If the GAN managed to train, the D loss should be close to 0 at the start, then it increased to around 0.5 and falls a little. If we assume we have a perfect GAN, the loss of D should be around 0.5 at the end. The G loss should be around 0.5 at the start, then it increased to 1 (since we have a good D), then it dropped gradually. If we assume we trained a perfect GAN, it will dropped gradually to 0.5.
At the early stage of training, G can only generate some random noises. Then, with the adversarial training, it can generate visual realistic images. compared with the basic setting, when we introduce the deluxe data augmentation, we can reduce the chessbord noise and also avoid model collapse problem when we trained a long time. The GAN with basic setting collapses after 6000 iterations but the GAN with deluxe setting still works until the end.
Part 2: CycleGAN
2.1 Generator
See model.py for the implementation of CycleGAN generator.
2.2 Training Loop
See cycle_gan.py for the implementation of training loop.
2.3 Experiments
Results
a. Results after 600 iterations
b. Results after 10000 iterations
c. Observations
We can see, when adding the cycle-consistent loss, the identity of the object keeps better. That is, when we did not include the cycle-consistent loss, although the model can still work, the translated images looks differently from the source images. However, if we include the cycle-consistent loss, the translated image maintains the same identity. That is a benefit with the cycle-consistent loss.
However, the transfered images still have some unclear parts which may because of the blur and grayscale data augmentation.
Part 3: Bells & Whistles
a. Differentiable data augmentation
As mentioned above, I also implemented a gaussian blur and a grayscale-based augmentation method.
b. Experiments on the Pokemon Dataset
DCGAN
DCGAN did not work well for this dataset. The reason may because (1) The size of the dataset is not as large as the cat dataset; (2) Both fire pokemon and water pokemon do not have some common features, i.e. the shape or the attributes are totally different even two pokemons are from the same category.
CycleGAN
CycleGAN works well for the fire-water translation task.
c.

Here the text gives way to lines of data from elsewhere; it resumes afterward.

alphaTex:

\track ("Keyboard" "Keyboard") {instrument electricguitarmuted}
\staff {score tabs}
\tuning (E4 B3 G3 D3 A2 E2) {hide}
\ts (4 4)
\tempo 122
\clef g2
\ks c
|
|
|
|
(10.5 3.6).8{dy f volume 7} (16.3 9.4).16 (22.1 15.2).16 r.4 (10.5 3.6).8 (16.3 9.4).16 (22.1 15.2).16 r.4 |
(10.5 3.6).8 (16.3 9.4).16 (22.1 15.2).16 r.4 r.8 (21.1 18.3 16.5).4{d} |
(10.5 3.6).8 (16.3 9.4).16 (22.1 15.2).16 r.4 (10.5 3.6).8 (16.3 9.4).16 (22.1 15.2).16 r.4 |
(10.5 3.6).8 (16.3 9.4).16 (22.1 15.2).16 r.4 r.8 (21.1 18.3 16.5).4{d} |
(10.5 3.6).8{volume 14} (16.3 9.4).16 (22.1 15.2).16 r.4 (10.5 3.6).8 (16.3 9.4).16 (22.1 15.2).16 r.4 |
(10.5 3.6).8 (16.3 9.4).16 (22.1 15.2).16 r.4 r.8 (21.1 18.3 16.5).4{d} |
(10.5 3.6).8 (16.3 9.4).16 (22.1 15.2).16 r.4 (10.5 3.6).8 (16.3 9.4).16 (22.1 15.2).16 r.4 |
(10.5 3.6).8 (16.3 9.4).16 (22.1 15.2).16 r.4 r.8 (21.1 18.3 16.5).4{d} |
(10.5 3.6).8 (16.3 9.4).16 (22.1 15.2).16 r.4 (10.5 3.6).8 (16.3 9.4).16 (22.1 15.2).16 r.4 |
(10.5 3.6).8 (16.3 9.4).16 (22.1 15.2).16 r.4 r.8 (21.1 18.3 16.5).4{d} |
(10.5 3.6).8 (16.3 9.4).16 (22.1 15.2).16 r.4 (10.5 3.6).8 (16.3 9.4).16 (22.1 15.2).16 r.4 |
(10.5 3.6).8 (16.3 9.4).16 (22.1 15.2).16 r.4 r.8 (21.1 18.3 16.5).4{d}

PatchGAN
I implemented the patch discriminator following Jun-Yan's paper and also the discussion on the piazza. See mdoel.py and patch_gan.py for details. Here are some results.
From my results, although I could not find a clear difference between the normal DCGAN, I found the patch discriminator indeed helps training. When I introduce the patch discriminator, the model started to converge after around 200 iterations. In comparison, the normal DCGAN started to converge after around 2000 iterations. The patch discriminator also avoided the model collapse problem. For the visual quality of the patchGAN, I think the reason may be related to the datasetsize and the resolution. If we have a larger dataset and use a higher resolution, the advantage of PatchGAN can be more obvious.